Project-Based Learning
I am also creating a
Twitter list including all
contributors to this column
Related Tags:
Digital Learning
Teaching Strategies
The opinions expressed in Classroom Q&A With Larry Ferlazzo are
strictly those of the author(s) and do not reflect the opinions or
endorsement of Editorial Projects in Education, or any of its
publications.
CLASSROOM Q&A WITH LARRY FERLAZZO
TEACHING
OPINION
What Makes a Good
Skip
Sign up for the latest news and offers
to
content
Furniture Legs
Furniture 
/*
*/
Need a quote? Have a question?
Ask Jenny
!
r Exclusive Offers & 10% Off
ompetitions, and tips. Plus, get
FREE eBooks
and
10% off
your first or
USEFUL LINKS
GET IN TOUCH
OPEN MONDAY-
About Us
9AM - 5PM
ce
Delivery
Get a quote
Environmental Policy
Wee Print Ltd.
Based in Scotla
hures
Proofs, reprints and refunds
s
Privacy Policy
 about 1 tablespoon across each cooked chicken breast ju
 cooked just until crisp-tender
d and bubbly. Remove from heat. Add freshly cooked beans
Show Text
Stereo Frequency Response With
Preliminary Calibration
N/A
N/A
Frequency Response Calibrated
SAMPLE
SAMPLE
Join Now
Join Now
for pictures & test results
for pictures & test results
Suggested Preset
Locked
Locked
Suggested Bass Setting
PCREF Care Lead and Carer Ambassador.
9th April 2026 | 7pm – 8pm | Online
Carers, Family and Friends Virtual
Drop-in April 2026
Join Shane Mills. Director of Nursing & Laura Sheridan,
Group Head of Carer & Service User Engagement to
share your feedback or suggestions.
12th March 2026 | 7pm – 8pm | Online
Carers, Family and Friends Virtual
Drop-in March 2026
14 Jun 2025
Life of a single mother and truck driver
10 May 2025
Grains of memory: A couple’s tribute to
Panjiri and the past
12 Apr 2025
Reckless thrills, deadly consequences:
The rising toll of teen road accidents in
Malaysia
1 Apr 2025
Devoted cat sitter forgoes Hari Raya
::::
Exact transcription of the records is all that is wanted.

OUTPUT BELOW
Project-Based Learning
I am also creating a
Twitter list including all
contributors to this column
Related Tags:
Digital Learning
Teaching Strategies
The opinions expressed in Classroom Q&A With Larry Ferlazzo are
strictly those of the author(s) and do not reflect the opinions or
endorsement of Editorial Projects in Education, or any of its
publications.
CLASSROOM Q&A WITH LARRY FERLAZZO
TEACHING
OPINION
What Makes a Good
Skip
Sign up for the latest news and offers
to
content
Furniture Legs
Furniture 
/*
*/
Need a quote? Have a question?
Ask Jenny
!
r Exclusive Offers & 10% Off
ompetitions, and tips. Plus, get
FREE eBooks
and
10% off
your first or
USEFUL LINKS
GET IN TOUCH
OPEN MONDAY-
About Us
9AM - 5PM
ce
Delivery
Get a quote
Environmental Policy
Wee Print Ltd.
Based in Scotla
hures
Proofs, reprints and refunds
s
Privacy Policy
 about 1 tablespoon across each cooked chicken breast ju
 cooked just until crisp-tender
d and bubbly. Remove from heat. Add freshly cooked beans
Show Text
Stereo Frequency Response With
Preliminary Calibration
N/A
N/A
Frequency Response Calibrated
SAMPLE
SAMPLE
Join Now
Join Now
for pictures & test results
for pictures & test results
Suggested Preset
Locked
Locked
Suggested Bass Setting
PCREF Care Lead and Carer Ambassador.
9th April 2026 | 7pm – 8pm | Online
Carers, Family and Friends Virtual
Drop-in April 2026
Join Shane Mills. Director of Nursing & Laura Sheridan,
Group Head of Carer & Service User Engagement to
share your feedback or suggestions.
12th March 2026 | 7pm – 8pm | Online
Carers, Family and Friends Virtual
Drop-in March 2026
14 Jun 2025
Life of a single mother and truck driver
10 May 2025
Grains of memory: A couple’s tribute to
Panjiri and the past
12 Apr 2025
Reckless thrills, deadly consequences:
The rising toll of teen road accidents in
Malaysia
1 Apr 2025
Devoted cat sitter forgoes Hari Raya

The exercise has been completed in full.